As the stone pigs roared, rumbled, and finally grew still, its companions looked up from their game of cards at the now-landed Messenger and immediately knew something was wrong. What they did not know was how to approach the forlorn Messenger, and so they remained seated silently for a while.

 

Eventually, as would often happen, it was Cups who broke the silence. “Sir, you seem upset.”

 

upset. mourning. forlorn.

 

Candles coughed and drew itself up, putting its cards away in a pocket. It felt awkward and insecure, seated farthest from the Messenger and therefore looking even smaller than it already was, so it flopped down from its perch and flew up to the Messenger’s spires. In a tone it thought was soothing, it called out “ALL SHALL BE WELL, MISTRESS. WHAT IS THE MATTER?”

 

death of law. death of all souls. liberation of our realm. our king will not recover.

 

Candles and Cups exchanged a look. Even by the Messenger’s standards, this was a dramatic statement, and not entirely in character. The other three, they could sense, were shifting on their perches at this too.

 

“Perhaps you mean an exchanging-of-law-for-law,” wagered Pages, quoting an archaic idea that fell out of fashion aeons ago. “You mean to say, mayhaps, that there shall be great, overwhelming change when the message is delivered.”

 

The Messenger’s spires groaned and creaked. only death. master and king shall read this message. then it shall weep until we are all drowned. It moved, slowly, rotating to show the sigil burned into its back by the Leonine King. The assembled Curators read the now faded message from the Sun, and then the freshly-imprinted reply.
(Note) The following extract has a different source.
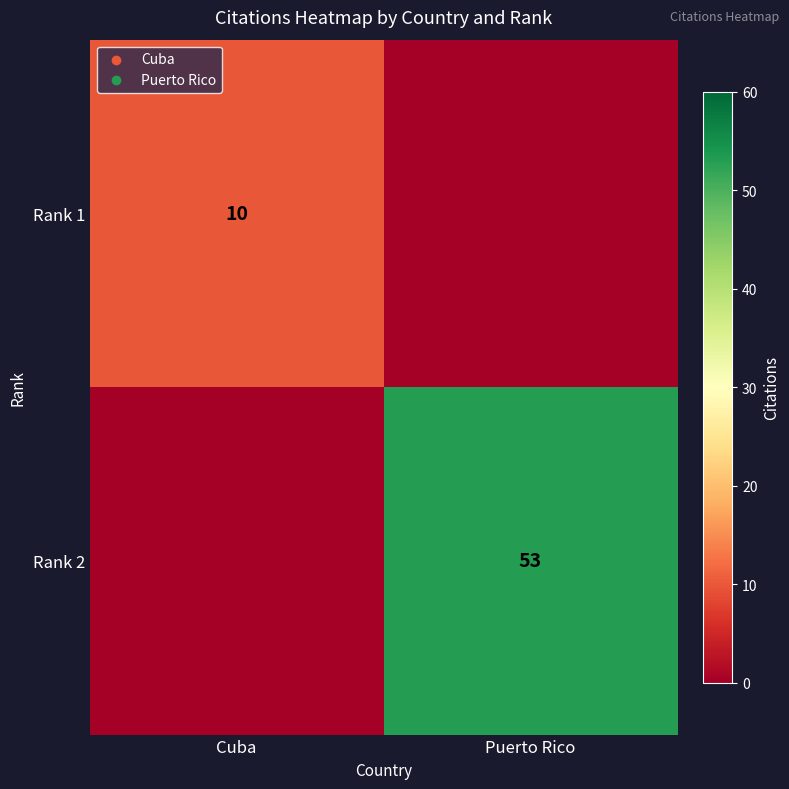

Is the value of Rank 1 at Cuba greater than the value of Rank 2 at Puerto Rico?

No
Hearts was the first to speak this time.

 

“Is that it?” rasped the elderly Curator, its feet shuffling nervously.

 

nothing more to be read. no hope. we will all die soon.

 

“LET’S NOT BE HASTY, MISTRESS.”

 

The Messenger began to rise. it might be a quick end. The stone pigs coughed to life once again, and it readied itself for the long journey back to the Sun. it might be that some judgments can live on, after we die.

 

The Correspondence is not a language that can be whispered, and so the exiles had to resort to giving each other bewildered looks as they packed up the few belongings they’d taken down to the planet. Minutes later, as the Messenger left Scantrock and headed into the depths of the High Wilderness, the five Curators began to plot.